Rows from a segmentation dataset:
▬▬▬▬▬▬▬▬▬▬

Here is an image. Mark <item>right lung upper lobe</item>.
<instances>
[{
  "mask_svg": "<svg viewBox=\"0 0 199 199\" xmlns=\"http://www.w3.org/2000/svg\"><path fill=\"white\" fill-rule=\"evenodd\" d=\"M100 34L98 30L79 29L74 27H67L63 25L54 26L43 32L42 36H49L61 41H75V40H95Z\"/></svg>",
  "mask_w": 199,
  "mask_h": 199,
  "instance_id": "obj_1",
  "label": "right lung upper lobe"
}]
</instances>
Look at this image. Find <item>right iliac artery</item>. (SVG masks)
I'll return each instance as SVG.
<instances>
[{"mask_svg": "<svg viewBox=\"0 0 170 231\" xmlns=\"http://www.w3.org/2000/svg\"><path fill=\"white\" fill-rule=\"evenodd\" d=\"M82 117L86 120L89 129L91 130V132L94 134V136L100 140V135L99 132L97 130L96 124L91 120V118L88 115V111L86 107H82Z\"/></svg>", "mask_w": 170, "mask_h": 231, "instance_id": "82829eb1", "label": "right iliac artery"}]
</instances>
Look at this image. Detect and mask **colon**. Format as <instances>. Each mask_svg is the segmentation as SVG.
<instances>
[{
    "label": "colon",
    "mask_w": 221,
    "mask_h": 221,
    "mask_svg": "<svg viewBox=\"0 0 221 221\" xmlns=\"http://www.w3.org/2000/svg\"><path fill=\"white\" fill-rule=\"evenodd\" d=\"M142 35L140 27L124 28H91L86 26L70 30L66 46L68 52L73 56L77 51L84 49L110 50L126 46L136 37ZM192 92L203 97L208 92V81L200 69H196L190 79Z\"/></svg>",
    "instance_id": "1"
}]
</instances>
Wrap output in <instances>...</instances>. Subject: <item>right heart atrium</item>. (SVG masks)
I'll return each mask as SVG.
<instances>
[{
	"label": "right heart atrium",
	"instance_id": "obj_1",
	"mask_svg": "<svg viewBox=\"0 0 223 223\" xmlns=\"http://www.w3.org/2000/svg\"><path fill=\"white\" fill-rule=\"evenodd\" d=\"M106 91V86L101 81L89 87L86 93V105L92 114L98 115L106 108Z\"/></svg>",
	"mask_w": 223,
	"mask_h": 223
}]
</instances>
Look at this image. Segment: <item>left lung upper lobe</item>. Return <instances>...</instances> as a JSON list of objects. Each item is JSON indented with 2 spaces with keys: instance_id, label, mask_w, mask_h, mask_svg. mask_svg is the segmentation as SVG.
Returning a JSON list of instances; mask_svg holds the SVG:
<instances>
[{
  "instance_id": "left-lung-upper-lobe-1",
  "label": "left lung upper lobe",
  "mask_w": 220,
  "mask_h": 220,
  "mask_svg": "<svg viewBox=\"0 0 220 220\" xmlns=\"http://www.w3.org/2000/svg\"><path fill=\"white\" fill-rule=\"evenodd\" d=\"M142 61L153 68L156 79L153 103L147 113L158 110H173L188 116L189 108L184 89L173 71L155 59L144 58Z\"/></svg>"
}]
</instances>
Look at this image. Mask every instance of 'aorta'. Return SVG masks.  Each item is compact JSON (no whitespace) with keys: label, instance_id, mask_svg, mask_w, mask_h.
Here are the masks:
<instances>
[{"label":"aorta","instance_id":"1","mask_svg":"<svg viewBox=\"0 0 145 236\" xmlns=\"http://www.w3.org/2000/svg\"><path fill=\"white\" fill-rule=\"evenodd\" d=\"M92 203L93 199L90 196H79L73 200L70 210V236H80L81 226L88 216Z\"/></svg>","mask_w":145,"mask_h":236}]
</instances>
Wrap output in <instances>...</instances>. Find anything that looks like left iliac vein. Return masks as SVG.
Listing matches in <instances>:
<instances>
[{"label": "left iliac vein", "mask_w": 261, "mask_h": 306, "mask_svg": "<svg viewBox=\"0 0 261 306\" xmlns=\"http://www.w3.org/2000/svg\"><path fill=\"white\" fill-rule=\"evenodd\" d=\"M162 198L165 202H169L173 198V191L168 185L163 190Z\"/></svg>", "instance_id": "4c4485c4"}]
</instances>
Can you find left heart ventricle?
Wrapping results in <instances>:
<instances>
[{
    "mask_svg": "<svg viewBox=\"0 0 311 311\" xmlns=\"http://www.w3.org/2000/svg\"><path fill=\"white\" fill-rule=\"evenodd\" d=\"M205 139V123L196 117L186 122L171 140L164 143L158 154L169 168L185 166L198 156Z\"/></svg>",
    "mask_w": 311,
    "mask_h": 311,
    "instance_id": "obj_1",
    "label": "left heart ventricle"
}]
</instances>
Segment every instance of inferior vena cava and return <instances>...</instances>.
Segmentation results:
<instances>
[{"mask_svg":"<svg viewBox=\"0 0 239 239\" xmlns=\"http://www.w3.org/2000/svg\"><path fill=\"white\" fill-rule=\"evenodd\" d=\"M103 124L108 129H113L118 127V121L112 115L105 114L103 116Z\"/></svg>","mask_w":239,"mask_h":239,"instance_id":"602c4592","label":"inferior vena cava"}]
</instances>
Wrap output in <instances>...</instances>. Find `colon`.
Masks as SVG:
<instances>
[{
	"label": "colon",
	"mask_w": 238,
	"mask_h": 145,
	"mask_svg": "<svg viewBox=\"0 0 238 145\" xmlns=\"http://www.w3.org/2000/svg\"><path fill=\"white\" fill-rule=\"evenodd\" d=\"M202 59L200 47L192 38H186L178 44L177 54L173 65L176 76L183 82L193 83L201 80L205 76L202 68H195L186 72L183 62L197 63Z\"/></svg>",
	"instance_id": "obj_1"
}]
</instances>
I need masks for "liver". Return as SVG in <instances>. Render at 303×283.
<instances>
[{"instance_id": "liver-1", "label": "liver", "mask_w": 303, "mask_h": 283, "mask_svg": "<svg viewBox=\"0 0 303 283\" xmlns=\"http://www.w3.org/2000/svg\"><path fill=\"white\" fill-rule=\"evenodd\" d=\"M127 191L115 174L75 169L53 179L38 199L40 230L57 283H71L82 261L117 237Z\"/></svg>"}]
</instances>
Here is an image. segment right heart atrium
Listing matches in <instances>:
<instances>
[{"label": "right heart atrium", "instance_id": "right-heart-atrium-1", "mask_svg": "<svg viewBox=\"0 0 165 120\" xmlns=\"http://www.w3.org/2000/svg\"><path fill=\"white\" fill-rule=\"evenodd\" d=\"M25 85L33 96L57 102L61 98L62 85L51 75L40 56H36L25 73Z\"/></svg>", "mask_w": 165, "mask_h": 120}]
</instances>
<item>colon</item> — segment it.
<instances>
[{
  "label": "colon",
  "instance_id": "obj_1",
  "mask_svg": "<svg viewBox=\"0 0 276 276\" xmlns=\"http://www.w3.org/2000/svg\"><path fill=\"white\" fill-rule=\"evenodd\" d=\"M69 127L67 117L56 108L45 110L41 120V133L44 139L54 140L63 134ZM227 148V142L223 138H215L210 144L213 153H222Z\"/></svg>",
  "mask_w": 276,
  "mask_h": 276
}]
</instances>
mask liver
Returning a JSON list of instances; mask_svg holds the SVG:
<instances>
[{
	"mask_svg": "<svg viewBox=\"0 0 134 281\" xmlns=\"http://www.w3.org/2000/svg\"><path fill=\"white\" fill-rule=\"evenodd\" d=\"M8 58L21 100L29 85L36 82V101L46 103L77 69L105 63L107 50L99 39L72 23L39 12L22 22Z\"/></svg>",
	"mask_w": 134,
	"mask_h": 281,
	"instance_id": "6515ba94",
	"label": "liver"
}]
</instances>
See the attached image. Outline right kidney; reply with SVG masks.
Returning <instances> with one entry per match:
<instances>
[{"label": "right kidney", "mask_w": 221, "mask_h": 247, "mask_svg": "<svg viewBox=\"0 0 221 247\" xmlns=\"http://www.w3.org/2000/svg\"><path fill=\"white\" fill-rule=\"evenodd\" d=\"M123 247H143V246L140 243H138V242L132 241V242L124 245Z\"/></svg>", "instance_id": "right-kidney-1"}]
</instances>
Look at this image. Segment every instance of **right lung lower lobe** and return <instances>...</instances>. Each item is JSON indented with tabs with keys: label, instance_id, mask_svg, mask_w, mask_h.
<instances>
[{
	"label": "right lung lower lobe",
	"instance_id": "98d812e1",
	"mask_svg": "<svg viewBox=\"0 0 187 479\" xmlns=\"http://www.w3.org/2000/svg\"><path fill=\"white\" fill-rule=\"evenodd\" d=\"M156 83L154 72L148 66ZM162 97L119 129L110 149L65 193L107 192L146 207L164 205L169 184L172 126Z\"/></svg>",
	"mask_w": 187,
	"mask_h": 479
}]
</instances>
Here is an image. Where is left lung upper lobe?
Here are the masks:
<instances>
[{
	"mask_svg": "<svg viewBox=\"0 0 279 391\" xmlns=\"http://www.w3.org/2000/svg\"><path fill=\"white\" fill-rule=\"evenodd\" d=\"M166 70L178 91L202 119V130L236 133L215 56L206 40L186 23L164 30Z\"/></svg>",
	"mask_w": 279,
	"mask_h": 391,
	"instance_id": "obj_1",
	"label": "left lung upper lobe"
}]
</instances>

▬▬▬▬▬▬▬▬▬▬

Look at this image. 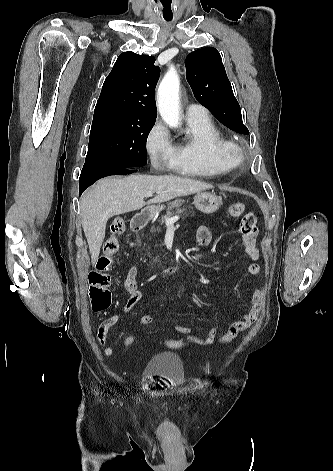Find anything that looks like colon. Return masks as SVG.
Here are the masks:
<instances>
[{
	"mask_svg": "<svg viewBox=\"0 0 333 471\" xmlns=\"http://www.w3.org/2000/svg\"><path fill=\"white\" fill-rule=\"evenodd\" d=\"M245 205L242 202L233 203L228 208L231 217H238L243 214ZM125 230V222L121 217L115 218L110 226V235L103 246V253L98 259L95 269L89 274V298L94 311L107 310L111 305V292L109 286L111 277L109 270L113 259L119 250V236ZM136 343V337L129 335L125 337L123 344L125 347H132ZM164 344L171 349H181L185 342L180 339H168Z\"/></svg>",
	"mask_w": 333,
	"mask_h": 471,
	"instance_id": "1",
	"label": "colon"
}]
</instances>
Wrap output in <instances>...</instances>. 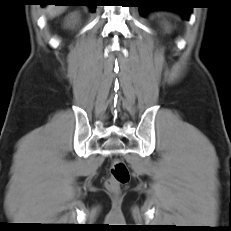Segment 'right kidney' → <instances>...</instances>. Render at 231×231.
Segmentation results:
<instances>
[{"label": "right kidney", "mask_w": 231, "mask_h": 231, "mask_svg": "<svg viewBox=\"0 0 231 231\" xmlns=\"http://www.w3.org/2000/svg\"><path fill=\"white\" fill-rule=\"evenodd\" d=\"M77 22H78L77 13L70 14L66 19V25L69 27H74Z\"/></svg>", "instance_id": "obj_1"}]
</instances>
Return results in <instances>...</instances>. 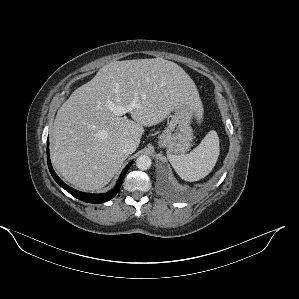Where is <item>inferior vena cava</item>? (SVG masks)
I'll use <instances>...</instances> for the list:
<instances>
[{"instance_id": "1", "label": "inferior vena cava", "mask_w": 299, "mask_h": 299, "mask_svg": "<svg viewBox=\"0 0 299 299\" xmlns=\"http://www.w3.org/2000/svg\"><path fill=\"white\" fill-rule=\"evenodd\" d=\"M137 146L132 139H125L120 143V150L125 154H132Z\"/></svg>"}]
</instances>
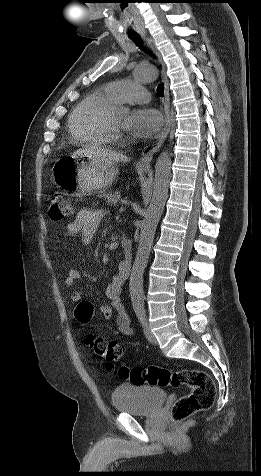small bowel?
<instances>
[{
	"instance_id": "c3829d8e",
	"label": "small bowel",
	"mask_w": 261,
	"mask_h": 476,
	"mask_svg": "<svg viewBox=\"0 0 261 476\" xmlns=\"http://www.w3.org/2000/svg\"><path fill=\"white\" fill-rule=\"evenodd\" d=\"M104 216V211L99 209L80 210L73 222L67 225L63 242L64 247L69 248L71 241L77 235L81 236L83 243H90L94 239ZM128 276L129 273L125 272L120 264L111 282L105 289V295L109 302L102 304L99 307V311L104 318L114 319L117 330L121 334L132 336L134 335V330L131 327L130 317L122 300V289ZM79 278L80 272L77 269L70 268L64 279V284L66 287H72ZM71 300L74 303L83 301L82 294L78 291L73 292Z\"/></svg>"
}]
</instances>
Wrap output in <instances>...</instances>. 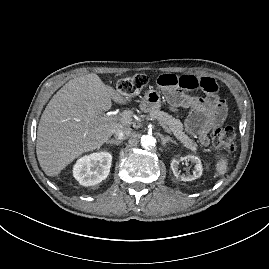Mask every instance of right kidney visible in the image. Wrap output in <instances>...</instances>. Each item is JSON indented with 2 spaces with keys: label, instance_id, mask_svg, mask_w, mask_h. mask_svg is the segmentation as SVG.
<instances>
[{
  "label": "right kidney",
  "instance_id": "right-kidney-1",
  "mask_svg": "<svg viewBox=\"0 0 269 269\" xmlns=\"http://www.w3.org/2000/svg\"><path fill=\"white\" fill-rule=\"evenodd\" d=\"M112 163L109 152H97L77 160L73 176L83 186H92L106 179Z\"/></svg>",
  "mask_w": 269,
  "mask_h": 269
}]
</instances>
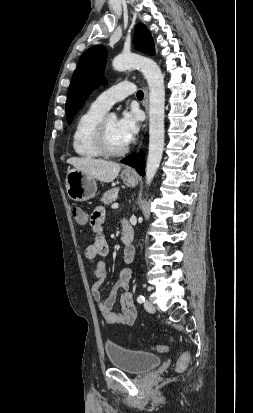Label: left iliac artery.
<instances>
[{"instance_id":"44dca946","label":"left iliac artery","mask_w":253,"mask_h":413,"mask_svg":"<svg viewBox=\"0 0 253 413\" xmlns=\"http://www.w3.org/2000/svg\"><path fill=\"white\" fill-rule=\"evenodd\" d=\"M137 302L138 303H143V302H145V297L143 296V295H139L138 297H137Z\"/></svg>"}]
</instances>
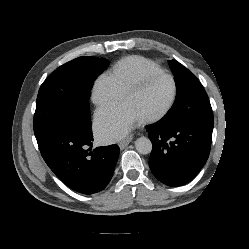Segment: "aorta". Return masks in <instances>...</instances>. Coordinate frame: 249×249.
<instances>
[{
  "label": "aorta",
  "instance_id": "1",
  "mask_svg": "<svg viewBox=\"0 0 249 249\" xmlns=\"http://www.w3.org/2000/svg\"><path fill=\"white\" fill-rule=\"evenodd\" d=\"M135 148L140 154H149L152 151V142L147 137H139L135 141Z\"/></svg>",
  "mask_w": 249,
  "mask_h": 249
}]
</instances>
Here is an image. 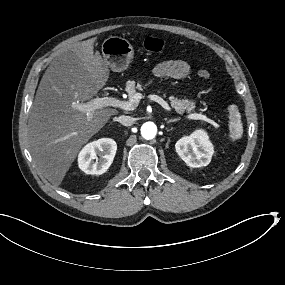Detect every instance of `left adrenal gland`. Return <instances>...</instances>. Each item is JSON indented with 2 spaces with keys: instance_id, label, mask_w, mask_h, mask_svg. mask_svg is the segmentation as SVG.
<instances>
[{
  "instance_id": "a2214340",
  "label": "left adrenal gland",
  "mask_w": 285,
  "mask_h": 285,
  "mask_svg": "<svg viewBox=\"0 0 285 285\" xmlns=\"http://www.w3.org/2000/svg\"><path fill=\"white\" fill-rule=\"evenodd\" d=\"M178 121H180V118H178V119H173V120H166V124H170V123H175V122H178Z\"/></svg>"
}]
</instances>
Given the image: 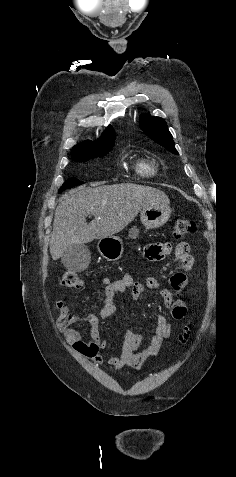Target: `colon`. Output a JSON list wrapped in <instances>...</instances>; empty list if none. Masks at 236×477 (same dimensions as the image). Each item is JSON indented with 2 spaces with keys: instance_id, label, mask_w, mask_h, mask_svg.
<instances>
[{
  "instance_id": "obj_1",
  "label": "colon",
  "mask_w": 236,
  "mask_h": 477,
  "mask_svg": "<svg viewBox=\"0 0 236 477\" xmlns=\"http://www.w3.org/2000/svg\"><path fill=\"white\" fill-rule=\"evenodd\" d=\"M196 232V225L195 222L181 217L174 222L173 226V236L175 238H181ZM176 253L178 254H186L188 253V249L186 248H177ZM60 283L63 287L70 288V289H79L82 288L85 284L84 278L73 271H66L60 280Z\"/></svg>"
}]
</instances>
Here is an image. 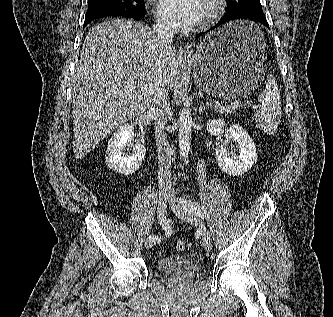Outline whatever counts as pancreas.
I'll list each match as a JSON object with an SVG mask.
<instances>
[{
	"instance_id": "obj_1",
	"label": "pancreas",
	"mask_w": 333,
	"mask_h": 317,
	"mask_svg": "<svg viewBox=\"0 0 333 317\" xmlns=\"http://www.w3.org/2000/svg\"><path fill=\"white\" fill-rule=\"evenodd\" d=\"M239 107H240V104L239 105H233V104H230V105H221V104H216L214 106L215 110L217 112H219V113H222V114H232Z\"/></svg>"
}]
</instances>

▬▬▬▬▬▬▬▬▬▬

WRITTEN PROBLEM
Extract every line of the data above that contains the string "lower", with case taken into account.

FINISHED ANSWER
Look at this image. Segment every instance of **right lung lower lobe** and return <instances>...</instances>. Each item is JSON indented with tabs with keys: label, instance_id, mask_svg, mask_w, mask_h.
	"label": "right lung lower lobe",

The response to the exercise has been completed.